(Exercise): Copy out each line of the data below in which the string "false" appears.

[Stored data entries]
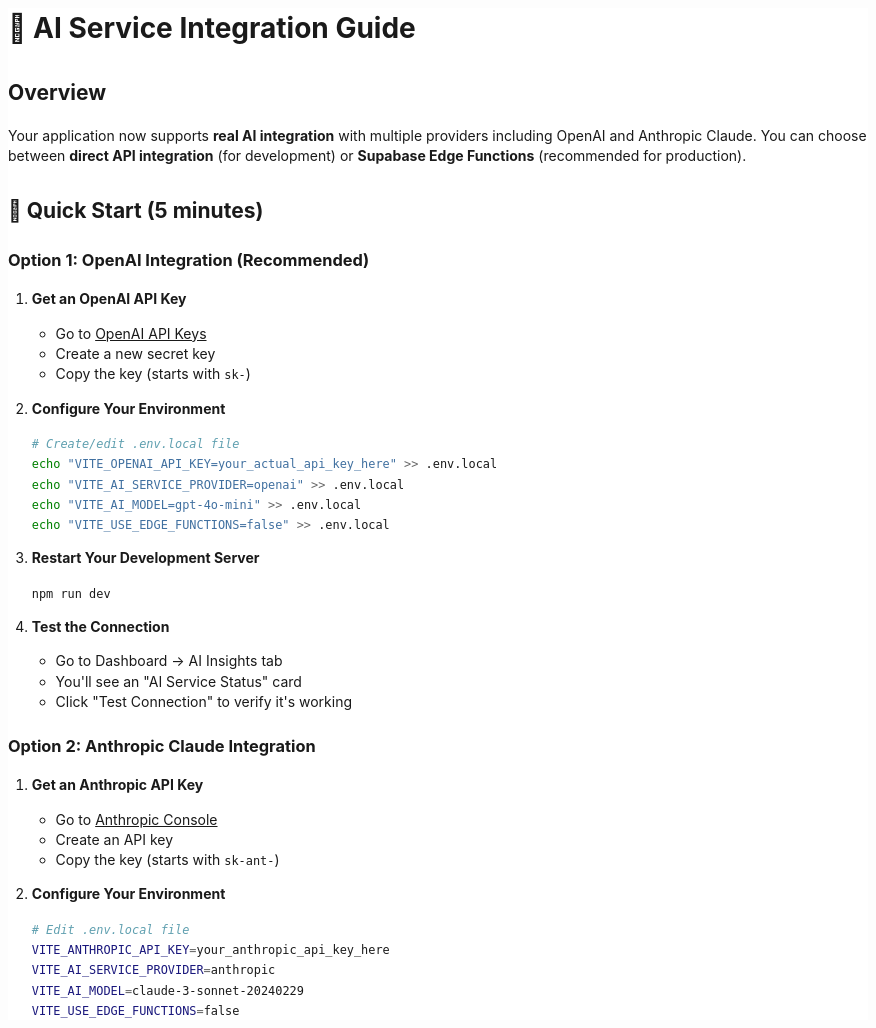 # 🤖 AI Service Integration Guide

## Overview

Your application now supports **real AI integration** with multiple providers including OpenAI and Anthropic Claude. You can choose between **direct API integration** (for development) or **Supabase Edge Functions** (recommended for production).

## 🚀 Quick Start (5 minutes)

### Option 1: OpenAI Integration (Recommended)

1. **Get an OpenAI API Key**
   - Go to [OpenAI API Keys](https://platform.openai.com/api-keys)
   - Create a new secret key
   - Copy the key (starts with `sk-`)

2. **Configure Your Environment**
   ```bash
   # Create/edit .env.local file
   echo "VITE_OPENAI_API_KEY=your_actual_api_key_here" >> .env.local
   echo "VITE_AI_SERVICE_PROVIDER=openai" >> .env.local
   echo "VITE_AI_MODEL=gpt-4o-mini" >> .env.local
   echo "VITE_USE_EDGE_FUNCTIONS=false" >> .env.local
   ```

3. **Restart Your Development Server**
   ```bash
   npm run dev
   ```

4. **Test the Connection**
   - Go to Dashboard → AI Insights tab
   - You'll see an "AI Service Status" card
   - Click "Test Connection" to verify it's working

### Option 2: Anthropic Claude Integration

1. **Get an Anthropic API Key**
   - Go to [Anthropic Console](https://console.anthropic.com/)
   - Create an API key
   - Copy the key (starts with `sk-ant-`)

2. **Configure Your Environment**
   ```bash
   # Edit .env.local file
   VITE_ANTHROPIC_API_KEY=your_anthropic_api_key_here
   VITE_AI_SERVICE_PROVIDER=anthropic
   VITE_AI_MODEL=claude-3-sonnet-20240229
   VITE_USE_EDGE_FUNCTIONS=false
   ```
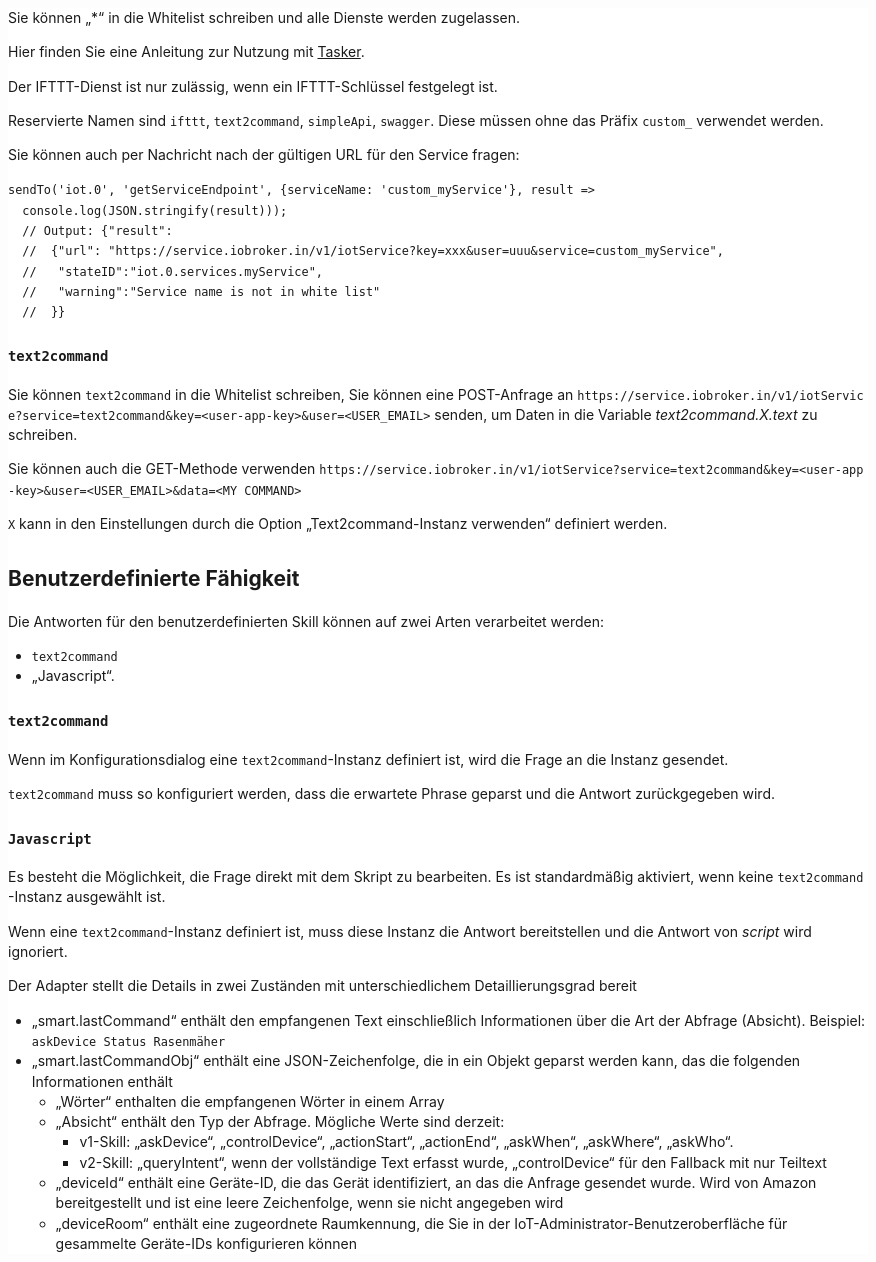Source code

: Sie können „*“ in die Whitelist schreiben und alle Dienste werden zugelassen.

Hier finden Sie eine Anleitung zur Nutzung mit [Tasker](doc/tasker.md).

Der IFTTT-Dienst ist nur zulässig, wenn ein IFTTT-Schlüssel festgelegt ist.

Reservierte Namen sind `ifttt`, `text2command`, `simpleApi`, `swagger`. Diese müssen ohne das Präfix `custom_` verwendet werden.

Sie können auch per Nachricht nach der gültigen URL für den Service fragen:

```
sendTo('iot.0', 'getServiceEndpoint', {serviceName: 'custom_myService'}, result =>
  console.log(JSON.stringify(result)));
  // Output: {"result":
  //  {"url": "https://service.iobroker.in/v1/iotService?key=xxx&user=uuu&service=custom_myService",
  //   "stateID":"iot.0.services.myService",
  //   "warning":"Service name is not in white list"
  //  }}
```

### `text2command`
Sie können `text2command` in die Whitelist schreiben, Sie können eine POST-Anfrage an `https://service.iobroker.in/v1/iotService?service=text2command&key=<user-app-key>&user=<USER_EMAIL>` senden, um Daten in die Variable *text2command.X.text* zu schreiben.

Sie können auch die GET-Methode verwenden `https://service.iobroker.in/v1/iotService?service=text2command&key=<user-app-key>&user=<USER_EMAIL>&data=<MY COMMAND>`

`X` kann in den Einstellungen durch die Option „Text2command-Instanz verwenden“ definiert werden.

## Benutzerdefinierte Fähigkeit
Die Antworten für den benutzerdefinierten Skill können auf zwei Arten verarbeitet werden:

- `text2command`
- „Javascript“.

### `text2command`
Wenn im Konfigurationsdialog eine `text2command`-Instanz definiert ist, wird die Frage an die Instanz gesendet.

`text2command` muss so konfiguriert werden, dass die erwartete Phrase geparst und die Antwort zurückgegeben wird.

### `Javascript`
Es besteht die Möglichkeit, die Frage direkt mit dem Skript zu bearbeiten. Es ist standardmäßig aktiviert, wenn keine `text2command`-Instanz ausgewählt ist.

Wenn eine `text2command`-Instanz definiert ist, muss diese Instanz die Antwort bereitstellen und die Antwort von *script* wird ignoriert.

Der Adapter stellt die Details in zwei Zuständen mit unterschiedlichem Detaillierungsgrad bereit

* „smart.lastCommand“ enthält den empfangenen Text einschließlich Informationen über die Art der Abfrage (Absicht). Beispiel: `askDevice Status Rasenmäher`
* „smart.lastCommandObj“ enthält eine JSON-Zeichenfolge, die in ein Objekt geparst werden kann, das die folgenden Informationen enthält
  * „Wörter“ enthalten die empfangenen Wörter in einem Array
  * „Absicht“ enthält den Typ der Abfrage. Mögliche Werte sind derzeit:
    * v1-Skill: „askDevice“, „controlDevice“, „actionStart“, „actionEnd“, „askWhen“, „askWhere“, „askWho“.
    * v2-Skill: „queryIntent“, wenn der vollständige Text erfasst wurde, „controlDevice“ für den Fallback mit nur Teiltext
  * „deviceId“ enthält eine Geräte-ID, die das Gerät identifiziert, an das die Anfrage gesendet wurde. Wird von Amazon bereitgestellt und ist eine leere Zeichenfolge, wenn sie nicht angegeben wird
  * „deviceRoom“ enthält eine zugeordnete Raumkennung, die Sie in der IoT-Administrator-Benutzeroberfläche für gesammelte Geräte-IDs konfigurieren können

--

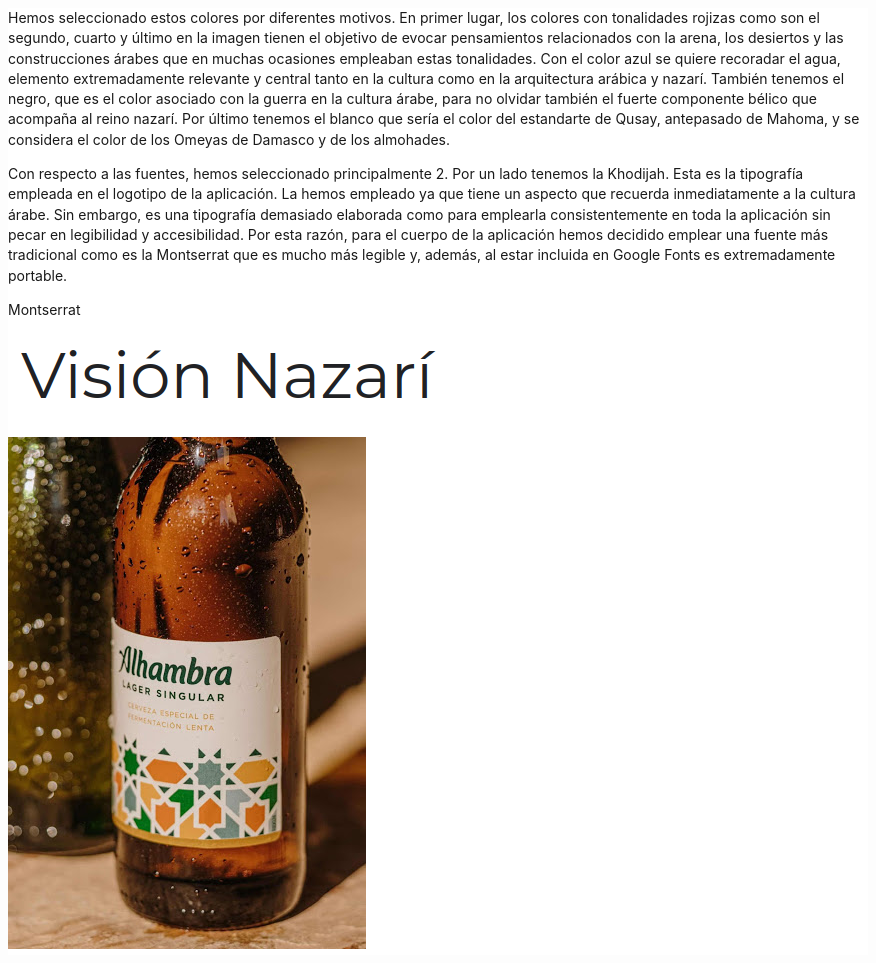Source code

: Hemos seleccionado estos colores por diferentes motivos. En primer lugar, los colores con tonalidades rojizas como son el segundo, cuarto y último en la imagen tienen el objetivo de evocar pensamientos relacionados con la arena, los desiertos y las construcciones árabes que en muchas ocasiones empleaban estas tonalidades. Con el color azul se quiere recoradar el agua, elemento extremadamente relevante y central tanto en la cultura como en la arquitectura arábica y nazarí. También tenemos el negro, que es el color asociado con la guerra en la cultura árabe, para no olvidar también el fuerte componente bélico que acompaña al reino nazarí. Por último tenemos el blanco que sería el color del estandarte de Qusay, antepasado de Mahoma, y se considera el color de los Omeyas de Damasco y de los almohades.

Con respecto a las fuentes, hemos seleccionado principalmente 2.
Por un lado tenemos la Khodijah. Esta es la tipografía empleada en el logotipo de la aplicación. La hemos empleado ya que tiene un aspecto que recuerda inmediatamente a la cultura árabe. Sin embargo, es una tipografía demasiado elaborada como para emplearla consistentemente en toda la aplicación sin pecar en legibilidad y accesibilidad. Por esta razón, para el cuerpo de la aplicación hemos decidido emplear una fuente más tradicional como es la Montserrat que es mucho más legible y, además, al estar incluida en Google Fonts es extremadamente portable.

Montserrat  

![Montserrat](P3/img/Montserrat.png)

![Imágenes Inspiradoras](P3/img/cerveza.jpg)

(Output of the exercise):
   echo "VITE_USE_EDGE_FUNCTIONS=false" >> .env.local
   VITE_USE_EDGE_FUNCTIONS=false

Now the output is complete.